Classé patrimoine national au Gabon, l’iboga, une plante hallucinogène utilisée lors de rites traditionnels, est, depuis mercredi, interdite à la consommation en France. L’Agence française de sécurité sanitaire en a décidé ainsi après le décès de deux consommateurs en 2005 et 2006. La mission de lutte contre les dérives sectaires insiste sur sa dangerosité lorsque sa consommation n’est pas encadrée.

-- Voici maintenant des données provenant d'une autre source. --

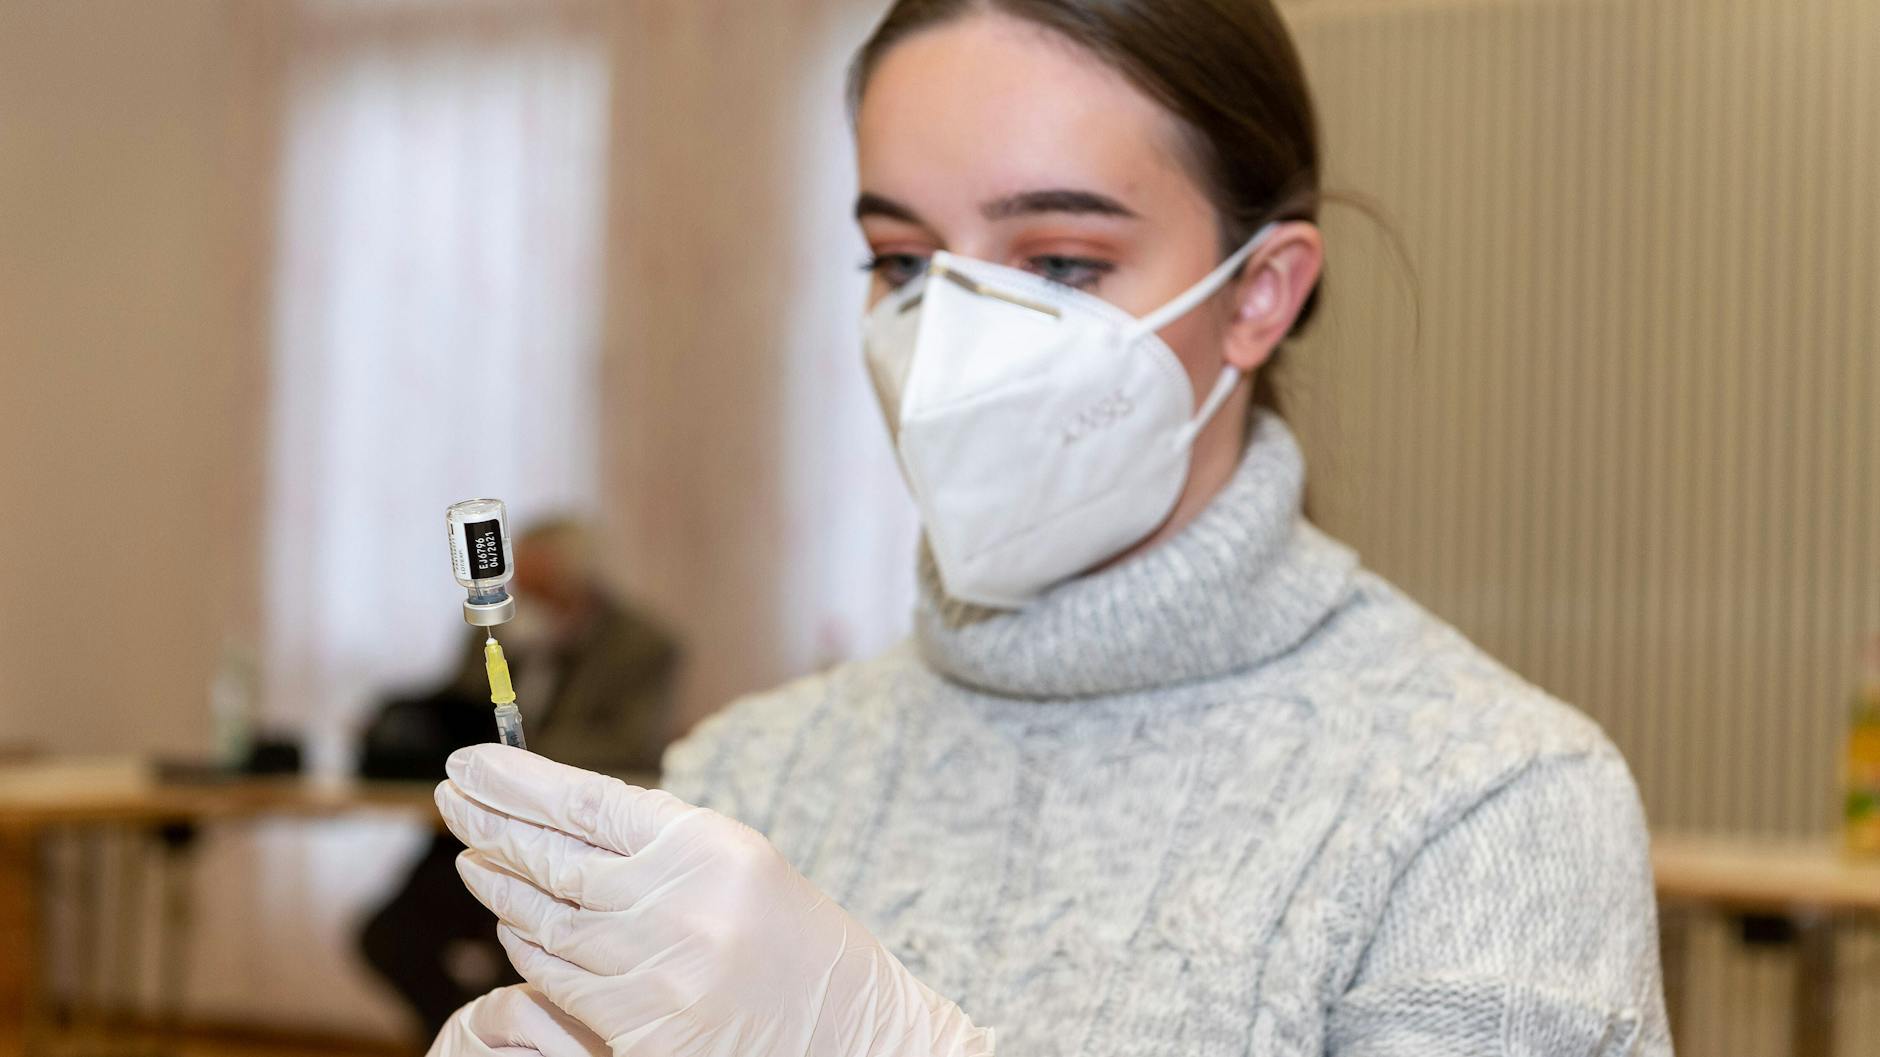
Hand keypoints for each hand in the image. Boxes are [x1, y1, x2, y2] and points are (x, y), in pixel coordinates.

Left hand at [434, 744, 994, 1056]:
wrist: (847, 1031)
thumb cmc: (796, 937)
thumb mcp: (738, 859)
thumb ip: (656, 838)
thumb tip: (564, 813)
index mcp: (705, 846)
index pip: (585, 802)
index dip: (517, 782)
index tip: (471, 763)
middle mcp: (674, 904)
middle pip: (552, 858)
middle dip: (490, 823)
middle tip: (450, 799)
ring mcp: (653, 970)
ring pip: (545, 919)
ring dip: (499, 885)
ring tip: (470, 854)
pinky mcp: (639, 1026)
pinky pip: (559, 979)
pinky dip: (526, 947)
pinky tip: (511, 922)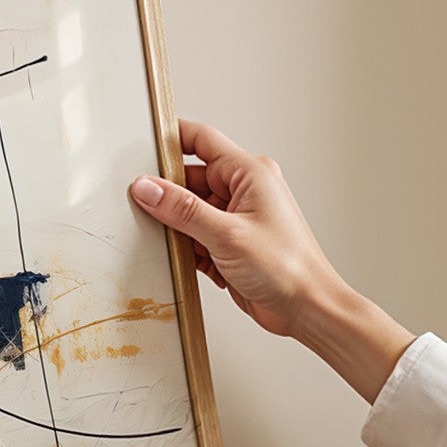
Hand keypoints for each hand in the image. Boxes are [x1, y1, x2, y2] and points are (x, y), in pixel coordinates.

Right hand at [130, 120, 413, 401]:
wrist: (306, 308)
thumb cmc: (287, 267)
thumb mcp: (226, 234)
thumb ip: (183, 209)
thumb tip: (147, 187)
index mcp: (249, 173)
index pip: (201, 140)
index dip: (171, 139)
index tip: (141, 145)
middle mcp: (243, 191)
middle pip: (189, 179)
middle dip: (166, 194)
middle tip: (140, 204)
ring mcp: (235, 218)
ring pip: (189, 210)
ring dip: (175, 225)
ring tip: (163, 238)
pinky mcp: (229, 244)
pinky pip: (195, 236)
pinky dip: (185, 247)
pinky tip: (181, 259)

« Aujourd’hui, l’iboga et l’un de ses composants, l’ibogaïne (et certains produits dérivés), sont classés comme stupéfiants par le Ministre de la Santé et des Solidarités », a annoncé mercredi l’Afssaps (Agence française de sécurité sanitaire des produits de santé) dans un communiqué. L’organisme français enquêtait depuis 2005 sur les effets néfastes de cette plante à la suite du décès d’un homme qui en aurait consommé dans le cadre d’un stage chamanique. L’iboga est cultivé dans les forêts d’Afrique centrale, particulièrement au Gabon, où il est classé patrimoine national. Sa racine est traditionnellement utilisée dans le cadre du culte bwiti, un rite initiatique hérité des pygmées et qui marque le passage à l’âge adulte.

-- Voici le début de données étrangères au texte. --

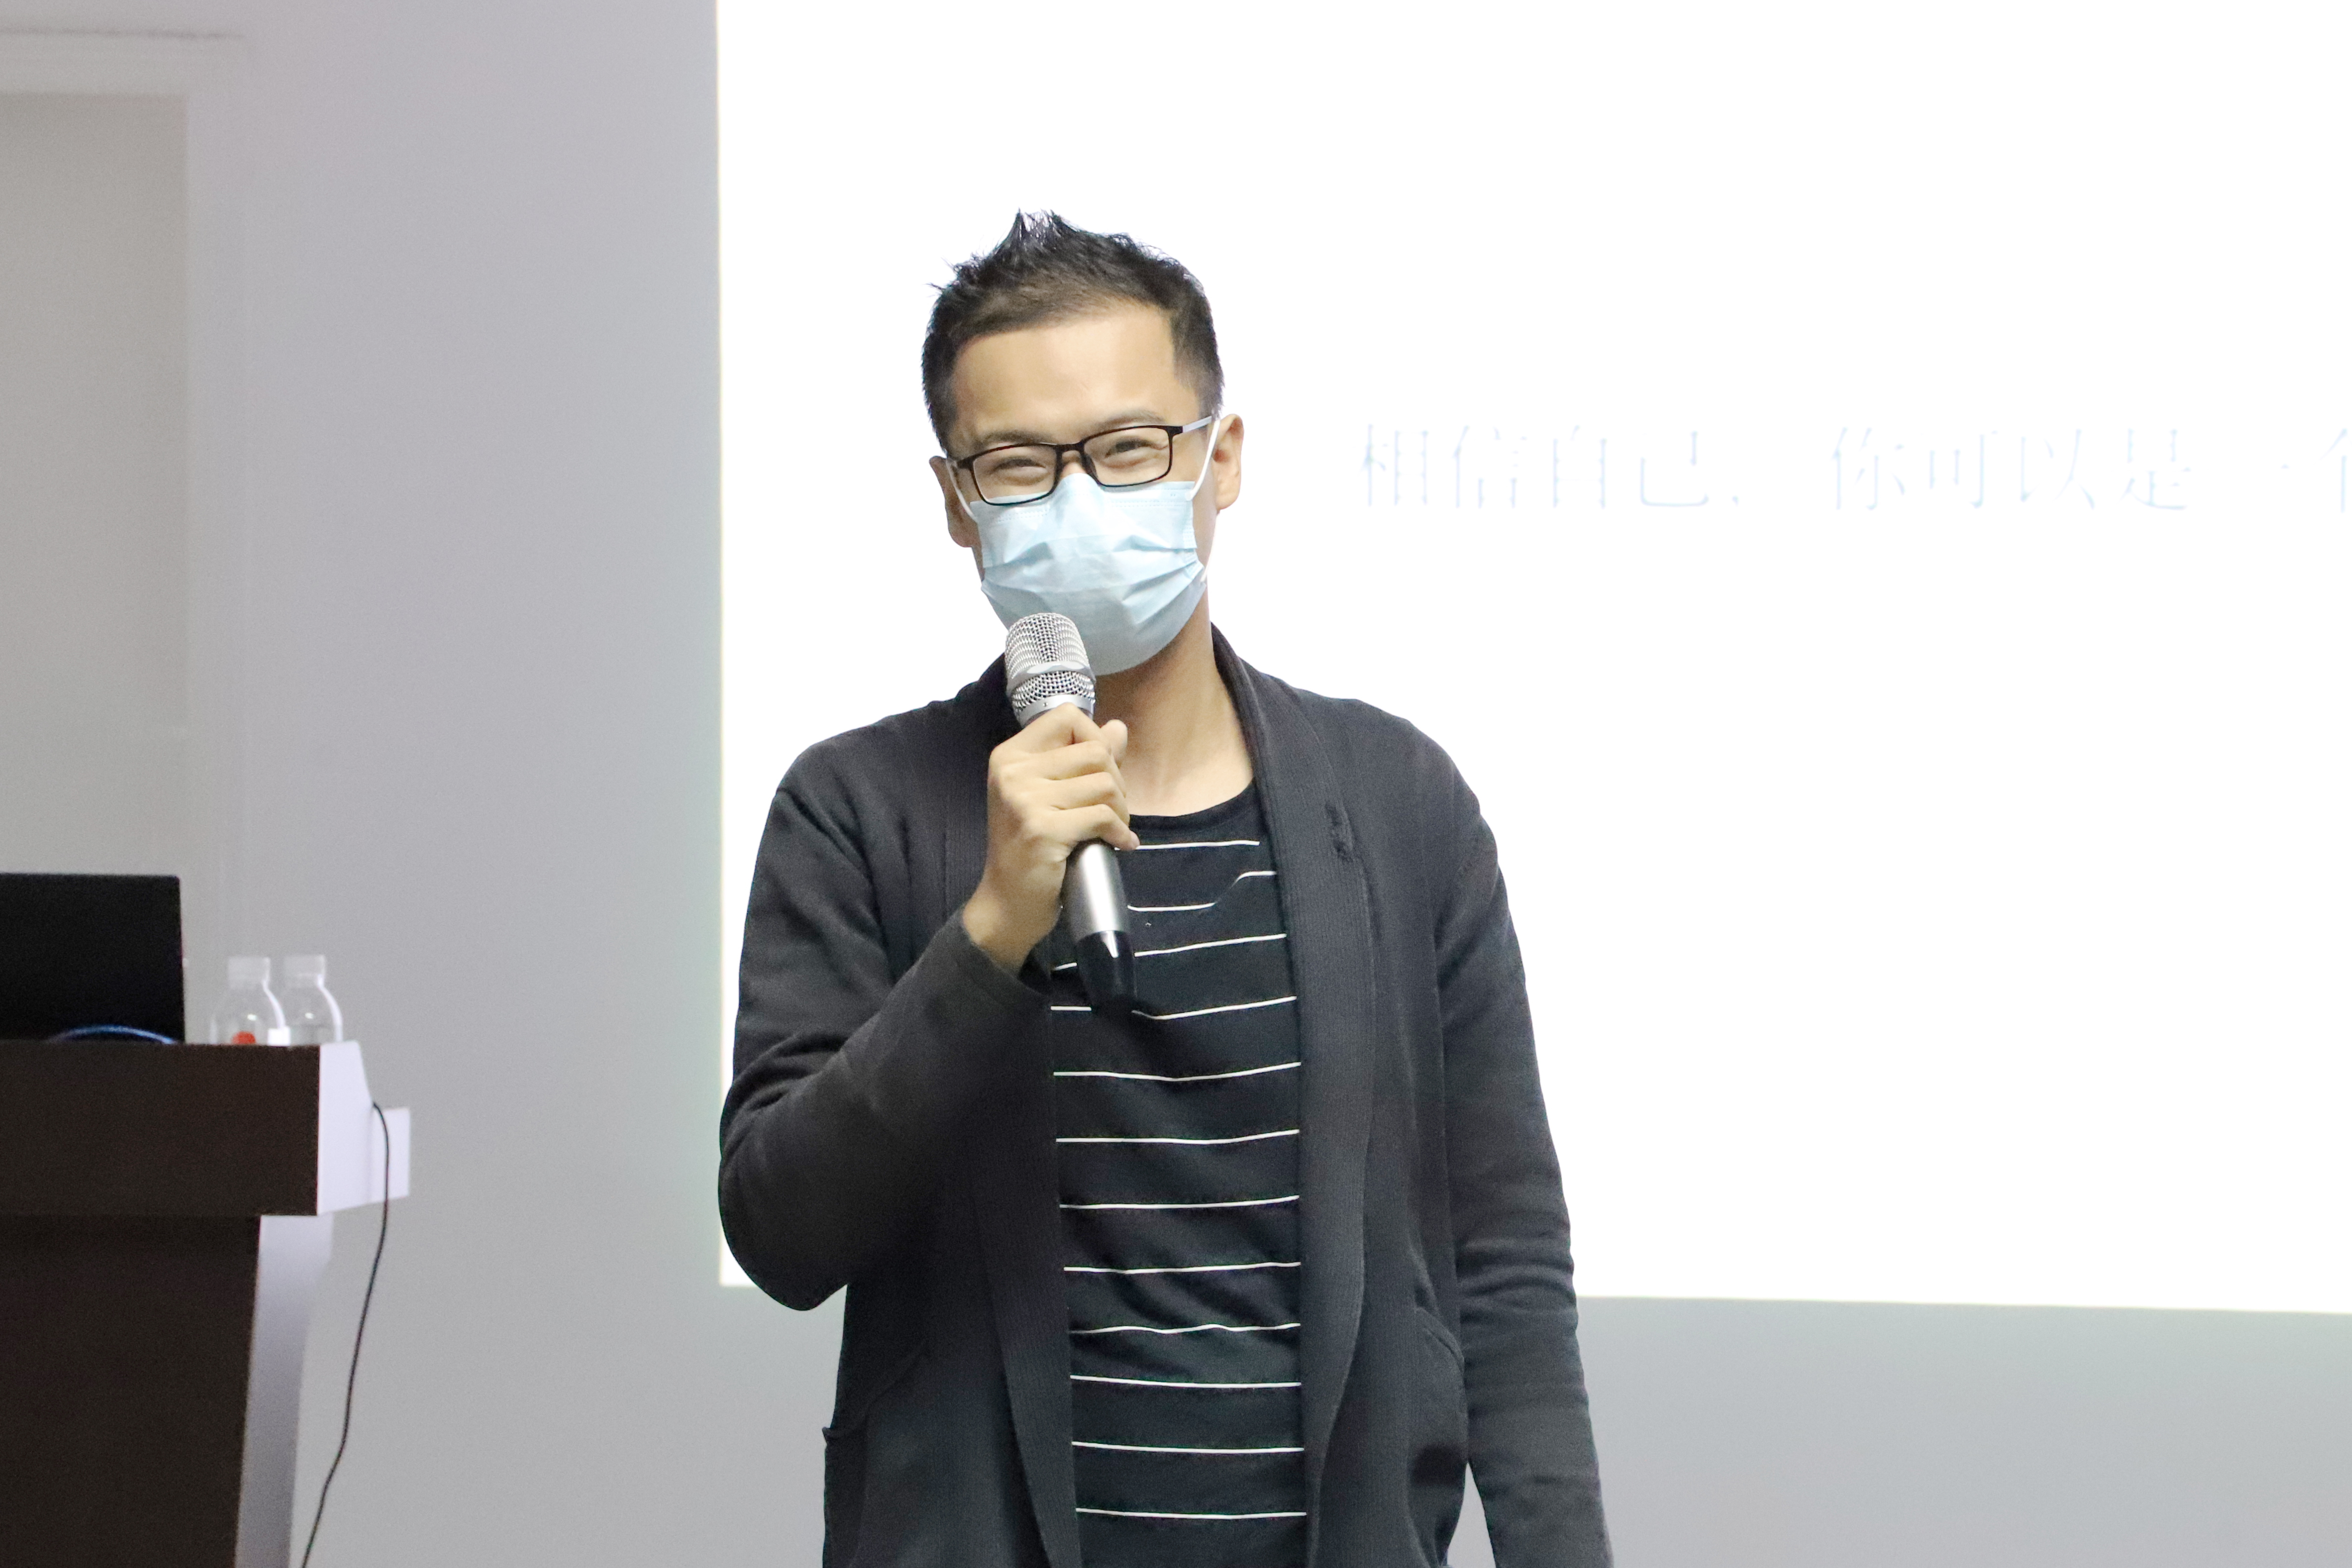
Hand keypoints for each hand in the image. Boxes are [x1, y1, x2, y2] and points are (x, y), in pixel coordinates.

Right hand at [961, 704, 1136, 971]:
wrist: (1007, 903)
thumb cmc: (1030, 848)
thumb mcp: (1051, 796)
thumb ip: (1083, 760)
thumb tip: (1118, 727)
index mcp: (1011, 756)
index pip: (1066, 716)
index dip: (1095, 737)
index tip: (1101, 770)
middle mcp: (1013, 771)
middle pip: (1095, 751)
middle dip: (1117, 780)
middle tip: (1113, 809)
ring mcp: (1025, 800)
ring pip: (1104, 783)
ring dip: (1121, 809)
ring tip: (1114, 829)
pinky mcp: (1043, 829)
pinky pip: (1103, 816)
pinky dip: (1120, 832)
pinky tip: (1120, 844)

Le problème est que sa consommation sans surveillance, et associée à d’autres drogues ou à de l’alcool, pourrait entraîner la mort. La vigilance de l’Afssaps a redoublé suite au nouveau décès d’une personne, Jerry, qui en avait ingurgité et dont le corps a été retrouvé le 18 juillet 2006, à La Voulte-sur-Rhône, en Ardèche (France). L’iboga est interdite aux Etats-Unis depuis 1966, de même qu’en Suisse et en Belgique.

« Apprentis sorciers »

L’Afssaps n’est pas le seul organisme à s’être intéressé à la plante. La Miviludes (Mission interministérielle de vigilance et de lutte contre les dérives sectaires) s’est inquiétée dans ses rapports 2005 et 2006 de l’utilisation de l’iboga, en France, dans le cadre du « développement de la mouvance New Age », désignant des groupes qui développent « des pratiques guérisseuses, d’épanouissement personnel parfois fondées sur le chamanisme ». Mais la mission pointait surtout son utilisation par des mouvements sectaires qui profiteraient de l’état de faiblesse créé chez les consommateurs pour « asseoir une doctrine ».

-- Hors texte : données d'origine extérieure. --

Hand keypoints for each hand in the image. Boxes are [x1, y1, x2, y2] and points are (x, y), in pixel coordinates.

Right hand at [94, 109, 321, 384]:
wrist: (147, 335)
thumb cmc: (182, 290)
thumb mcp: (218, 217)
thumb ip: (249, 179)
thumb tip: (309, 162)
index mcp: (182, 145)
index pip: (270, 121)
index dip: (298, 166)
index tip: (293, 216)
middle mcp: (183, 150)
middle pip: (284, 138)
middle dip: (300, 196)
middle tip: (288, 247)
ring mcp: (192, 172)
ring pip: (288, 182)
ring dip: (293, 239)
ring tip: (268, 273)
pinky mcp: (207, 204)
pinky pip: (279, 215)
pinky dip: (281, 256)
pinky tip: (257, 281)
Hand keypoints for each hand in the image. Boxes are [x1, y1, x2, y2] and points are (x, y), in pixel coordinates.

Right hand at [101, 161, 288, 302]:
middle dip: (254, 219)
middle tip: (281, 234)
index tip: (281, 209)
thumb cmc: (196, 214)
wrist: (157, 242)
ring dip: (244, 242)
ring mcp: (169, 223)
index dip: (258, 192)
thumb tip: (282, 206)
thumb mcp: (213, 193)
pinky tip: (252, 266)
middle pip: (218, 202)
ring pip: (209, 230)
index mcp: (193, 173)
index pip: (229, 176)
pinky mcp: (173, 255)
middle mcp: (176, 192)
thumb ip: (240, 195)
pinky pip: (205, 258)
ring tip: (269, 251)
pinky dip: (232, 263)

Elle souligne que « dans le cadre du rituel africain, c’est un sorcier guérisseur, maîtrisant la pratique [bwiti] (…) qui organise la cérémonie et “initie” le sujet selon les coutumes ancestrales. Cela, regrette-t-elle, ne semble malheureusement pas être le cas dans les stages proposés en France, où l’on peut parler, au sens propre, “d’apprentis sorciers” » C’est pourquoi elle interroge « particulièrement » le ministère de la Santé « sur l’encadrement de la consommation de l’iboga ».

Pourtant, à la suite de l’information judiciaire ouverte par le parquet de Privas pour « homicide involontaire » et « mise en danger d’autrui », suite au décès de la Voulte-sur-Rhône, c’est bien le nganga (le maître de cérémonie) qui a été emprisonné à la maison d’arrêt de Valence le 27 janvier dernier. Herman Nzamba Boussougou, dit « Mallendi », tradipraticien de 26 ans agréé au Gabon, a pourtant prouvé aux autorités qu’il était absent du territoire français le jour de la cérémonie qui a coûté la vie à Jerry. Celles-ci lui reprochent le millier de cérémonies qu’il explique avoir dirigé depuis qu’il officie en France.

Après un premier refus, le juge des libertés a accepté sa libération voilà moins d’un mois. La femme qui a avoué avoir donné l’iboga à Jerry, malgré le fait qu’il ait pris de la méthadone et de l’alcool, a été mise en examen pour les mêmes chefs d’accusation que lui mais elle n’a jamais été incarcérée. « Le plus surprenant est que Mallendi reste accusé de mise en danger de la vie d’autrui, pour touts les cérémonies auxquelles il avoue avoir participé, mais aussi d’homicide involontaire, alors qu’il était en Afrique lorsque l’accident s’est produit, regrette Gérard Estier, de l’association Meyaya, qui organisait la cérémonie.